Operação investiga se houve irregularidade na aplicação de recursos dos aposentados do RJ; atual presidente e ex-diretores são alvos de buscas.

A sede do Rioprevidência, no Centro do Rio, foi palco de uma ofensiva da Polícia Federal na manhã desta sexta-feira (23). A operação busca esclarecer a legalidade de movimentações financeiras colossais que somam R$ 970 milhões em recursos públicos. O foco da investigação são investimentos realizados em títulos do Banco Master sob suspeita de má gestão e falta de critérios técnicos.

Os alvos da ofensiva
A PF cumpre mandados de busca e apreensão contra figuras do alto escalão da autarquia:

Deivis Marcon Antunes: Atual presidente do Rioprevidência.

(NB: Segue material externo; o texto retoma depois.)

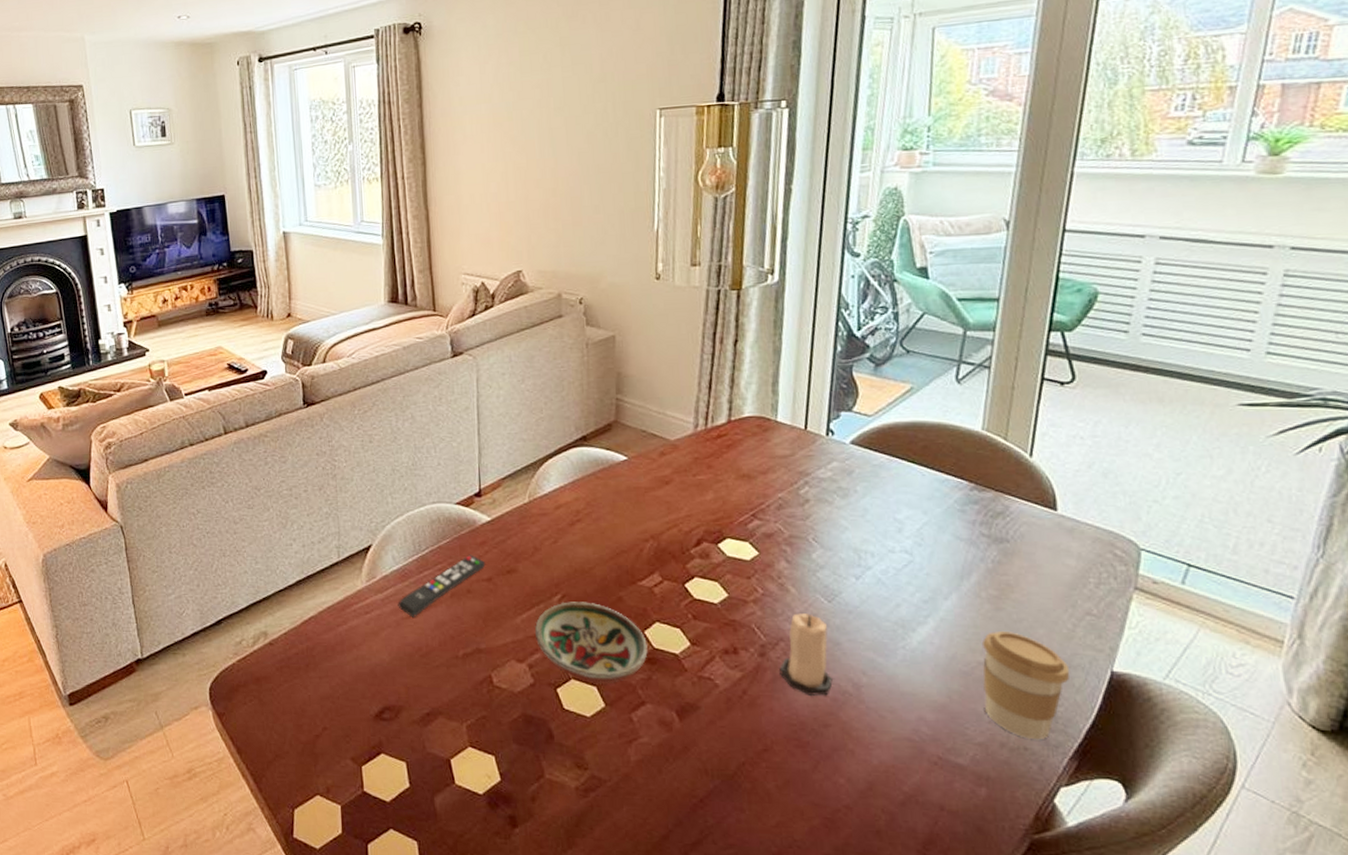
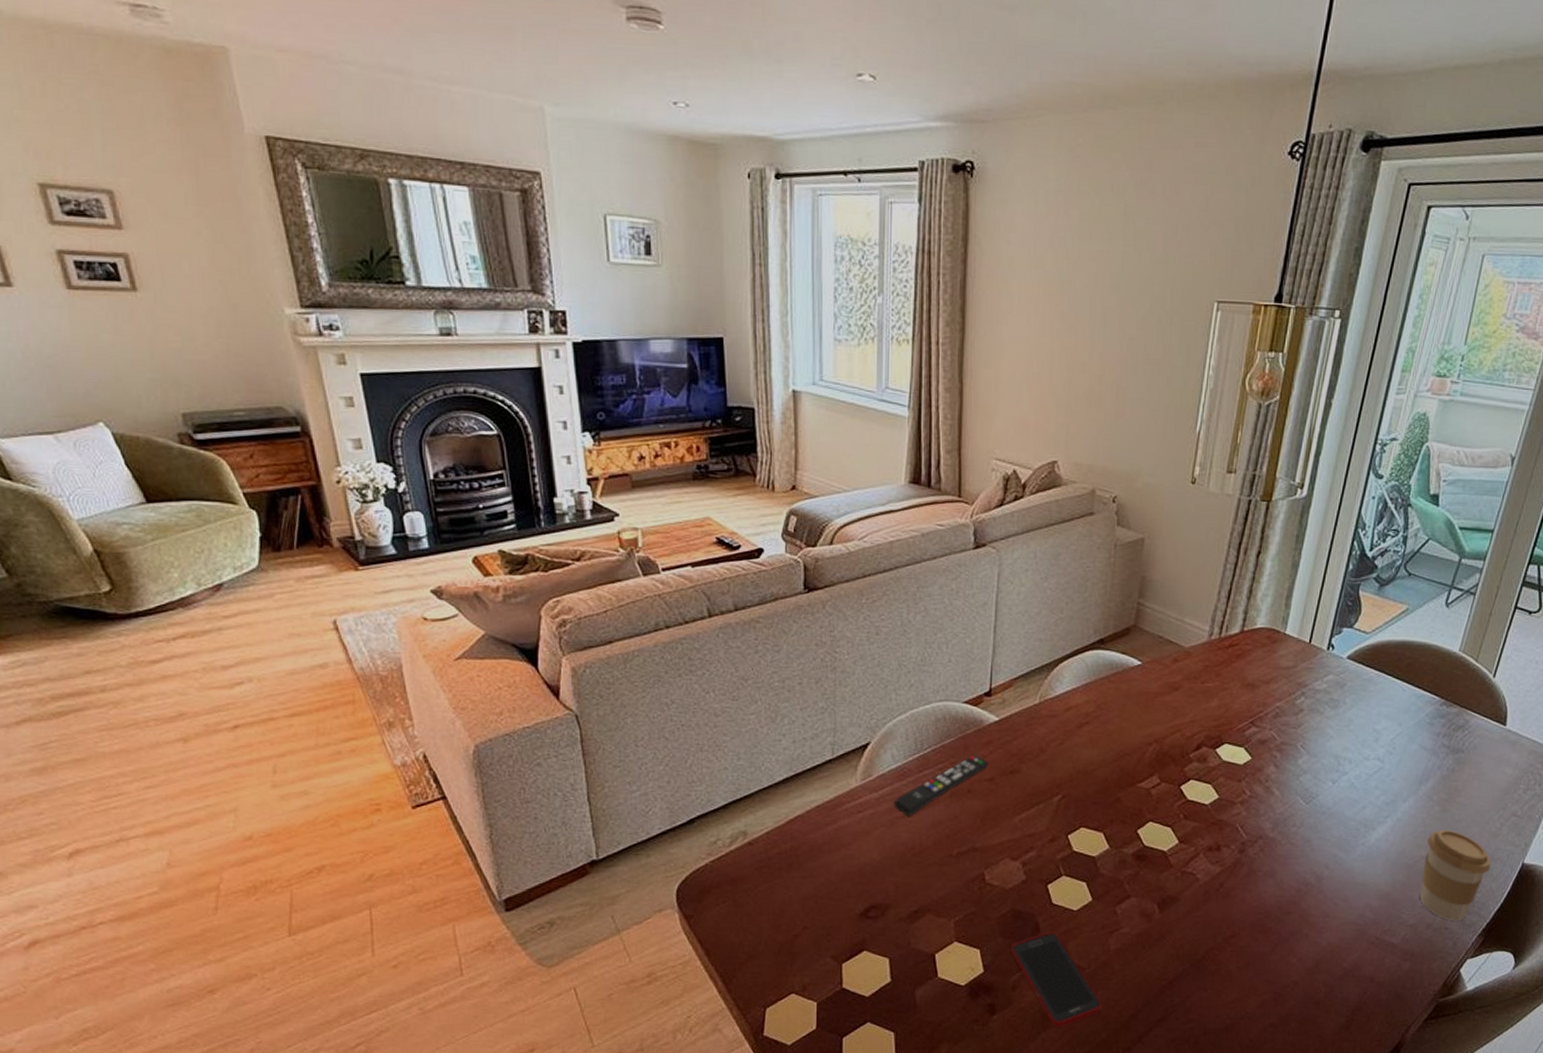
cell phone: none [526,740,629,846] -> present [1011,932,1102,1028]
decorative bowl: present [534,602,648,685] -> none [1031,802,1139,880]
candle: present [779,613,833,696] -> none [1255,814,1302,887]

Eucherio Lerner Rodrigues: Ex-diretor de investimentos.

Pedro Pinheiro Guerra Leal: Ex-diretor interino de investimentos.

O “Caminho do Dinheiro” sob suspeita

O inquérito, instaurado em novembro, detalha uma série de nove operações financeiras realizadas em um curto intervalo de tempo — entre novembro de 2023 e julho de 2024.

Nesse período, quase R$ 1 bilhão do fundo previdenciário fluminense foi destinado à compra de letras financeiras emitidas pelo Banco Master. Os investigadores agora cruzam dados para entender:

A motivação: Por que concentrar um volume tão alto de recursos nesse ativo específico?

A conformidade: Foram seguidos os protocolos de risco exigidos para a gestão de dinheiro público?

A autoria: Quem deu o aval final para as transferências milionárias?

Até o momento, a Polícia Federal analisa o material apreendido na sede da autarquia para identificar se houve favorecimento ou prejuízo deliberado ao patrimônio dos servidores estaduais.